Records from a data source:
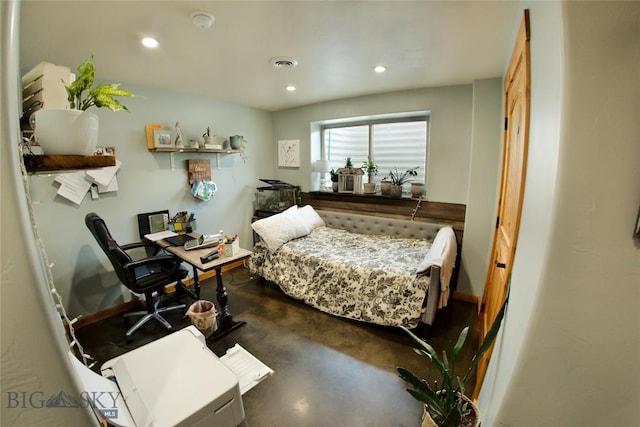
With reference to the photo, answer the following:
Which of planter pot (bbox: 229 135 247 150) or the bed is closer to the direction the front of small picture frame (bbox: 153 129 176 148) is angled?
the bed

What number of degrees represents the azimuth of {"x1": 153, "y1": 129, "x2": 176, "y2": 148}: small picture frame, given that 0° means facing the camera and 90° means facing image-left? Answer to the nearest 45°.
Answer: approximately 315°

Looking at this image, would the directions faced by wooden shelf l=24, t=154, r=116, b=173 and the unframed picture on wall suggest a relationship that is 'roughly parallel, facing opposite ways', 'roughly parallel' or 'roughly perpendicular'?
roughly perpendicular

(YOUR ASSIGNMENT) Copy the lines above exactly, beginning with the line that contains "What number of" and continuing through the last line.

(FINAL ANSWER)
What number of degrees represents the azimuth of {"x1": 153, "y1": 129, "x2": 176, "y2": 148}: small picture frame, given that 0° means facing the camera and 90° means facing image-left? Answer to the nearest 45°.
Answer: approximately 315°

Looking at this image, would the directions faced by wooden shelf l=24, t=154, r=116, b=173 and the unframed picture on wall suggest a relationship that is 'roughly parallel, facing opposite ways', 'roughly parallel' or 'roughly perpendicular'?
roughly perpendicular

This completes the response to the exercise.